The late-game iso-ball was a stark contrast to what the Celtics’ offense can achieve when they are moving the basketball. Here’s an example from early in the fourth quarter as Smart’s cross-court pass helped the Celtics defeat the zone defense Miami went to on occasion.
But there was little of that pristine ball movement and attacking the rim from there on. The Celtics settled for Walker or Tatum pounding the ball into the court until they were ready to make a move at the last second with Miami’s defense locked in on the ball-handler. A contested jumper usually followed, which is a win for Miami’s defense, especially with Walker shooting as poorly as he did.
“We just got to be more consistent,” Tatum said. “Continue to do what got us the lead. I think we shied away from that a little bit and allowed them to get back in the game.”
Too much isolation down the stretch by the Celtics.
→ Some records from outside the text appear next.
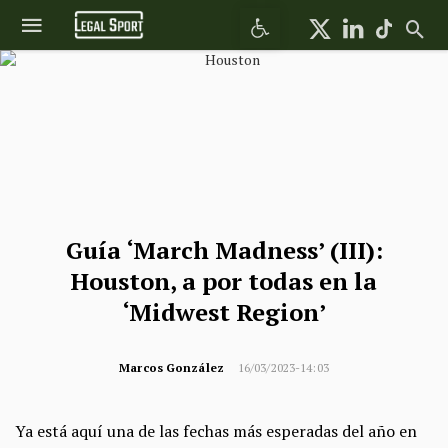
Abrir barra de herramientas
Guía ‘March Madness’ (III):
Houston, a por todas en la
‘Midwest Region’
Marcos González
16/03/2023-14:03
Ya está aquí una de las fechas más esperadas del año en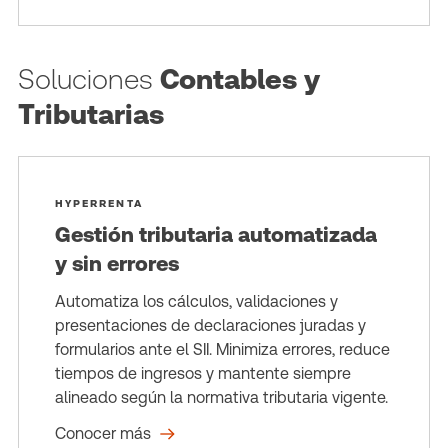
Soluciones
Contables y
Tributarias
HYPERRENTA
Gestión tributaria automatizada
y sin errores
Automatiza los cálculos, validaciones y
presentaciones de declaraciones juradas y
formularios ante el SII. Minimiza errores, reduce
tiempos de ingresos y mantente siempre
alineado según la normativa tributaria vigente.
Conocer más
Miami has some of its best defensive lineups on the floor that are making a significant impact, but that's no reason to stop running offense. Especially on that last iso by Jayson Tatum. Just feels like the Celtics are settling. https://t.co/HNeWSenl5f— Kevin O'Connor (@KevinOConnorNBA) September 16, 2020
Tatum had a chance to win the game at the end of regulation. Walker dished the ball off to him with just over six seconds left. Instead of making a move, he let the clock sink even closer to triple zeroes as he is well beyond the arc. There’s only one move left he can do with little time left and his long-range triple hits the front of the rim as the Celtics couldn’t capitalize on a terrific opportunity.
Tatum used a different approach at the end of overtime with the Celtics trailing by a basket and Tatum’s aggressiveness would have paid off if Bam Adebayo didn’t come up with a sensational block.
“I like both shots that I got,” said Tatum, who scored a game-high 30 points but went 2-for-10 from the field in the fourth quarter and overtime. “I just missed one and (Adebayo) made a great play at the rim on the second one. I just take whatever the defense gives me.”
Their lack of execution on offense in the game’s most critical moments has been an alarming trend over the last few games for the Celtics. It has also exposed their inability to close out games.
Smart said “it’s something that can be fixed,” going forward or it just might be the fatal flaw of this Celtics team.